_Page images and their extracted text:_
--

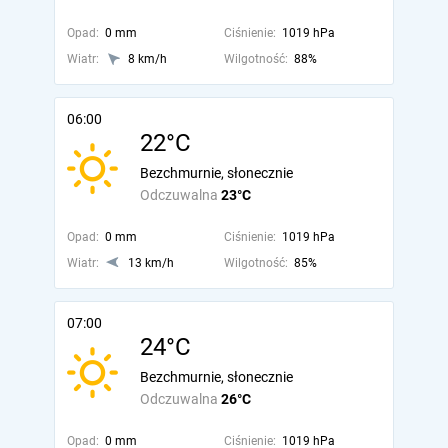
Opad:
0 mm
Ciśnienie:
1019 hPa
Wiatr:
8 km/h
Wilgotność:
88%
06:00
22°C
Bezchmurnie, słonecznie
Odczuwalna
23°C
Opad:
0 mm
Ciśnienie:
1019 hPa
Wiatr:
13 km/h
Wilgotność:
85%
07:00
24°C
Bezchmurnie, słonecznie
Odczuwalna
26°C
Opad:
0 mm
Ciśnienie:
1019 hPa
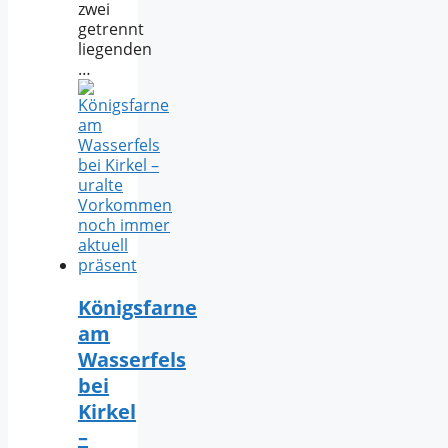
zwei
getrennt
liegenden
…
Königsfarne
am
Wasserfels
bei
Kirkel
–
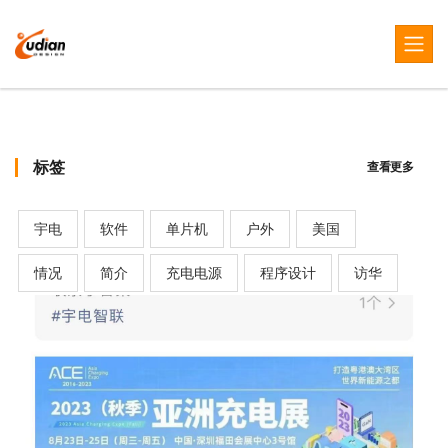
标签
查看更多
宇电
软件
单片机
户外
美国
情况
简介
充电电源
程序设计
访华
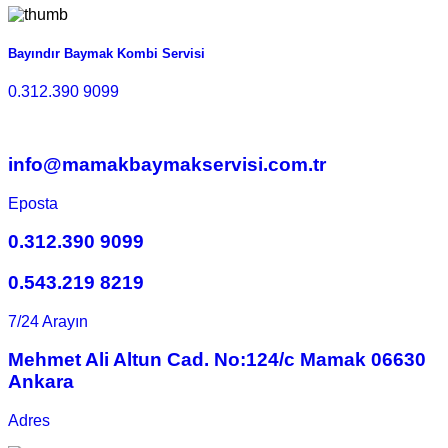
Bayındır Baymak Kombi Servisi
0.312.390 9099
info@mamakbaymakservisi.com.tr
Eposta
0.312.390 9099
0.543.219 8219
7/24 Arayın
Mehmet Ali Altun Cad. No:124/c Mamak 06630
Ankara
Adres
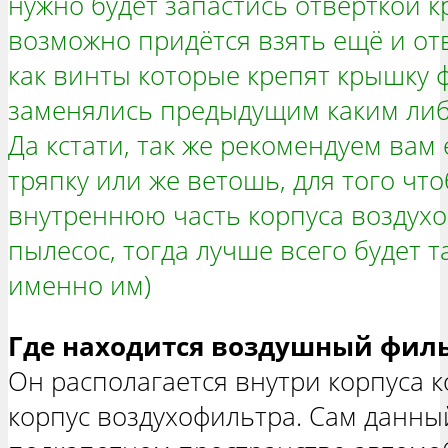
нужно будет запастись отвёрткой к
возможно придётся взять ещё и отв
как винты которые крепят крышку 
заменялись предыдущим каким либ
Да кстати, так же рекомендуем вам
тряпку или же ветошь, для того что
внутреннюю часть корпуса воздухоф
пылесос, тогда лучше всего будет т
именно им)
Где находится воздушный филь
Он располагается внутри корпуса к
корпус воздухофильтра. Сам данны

--

Copy the extracted text of every entry above word for word, and leave the page images out of your answer.

_WRITTEN SOLUTION:_
Opad:
0 mm
Ciśnienie:
1019 hPa
Wiatr:
8 km/h
Wilgotność:
88%
06:00
22°C
Bezchmurnie, słonecznie
Odczuwalna
23°C
Opad:
0 mm
Ciśnienie:
1019 hPa
Wiatr:
13 km/h
Wilgotność:
85%
07:00
24°C
Bezchmurnie, słonecznie
Odczuwalna
26°C
Opad:
0 mm
Ciśnienie:
1019 hPa
zwei
getrennt
liegenden
…
Königsfarne
am
Wasserfels
bei
Kirkel
–
标签
查看更多
宇电
软件
单片机
户外
美国
情况
简介
充电电源
程序设计
访华
Bayındır Baymak Kombi Servisi
0.312.390 9099
info@mamakbaymakservisi.com.tr
Eposta
0.312.390 9099
0.543.219 8219
7/24 Arayın
Mehmet Ali Altun Cad. No:124/c Mamak 06630
Ankara
Adres
нужно будет запастись отвёрткой к
возможно придётся взять ещё и отв
как винты которые крепят крышку 
заменялись предыдущим каким либ
Да кстати, так же рекомендуем вам
тряпку или же ветошь, для того что
внутреннюю часть корпуса воздухоф
пылесос, тогда лучше всего будет т
именно им)
Где находится воздушный филь
Он располагается внутри корпуса к
корпус воздухофильтра. Сам данны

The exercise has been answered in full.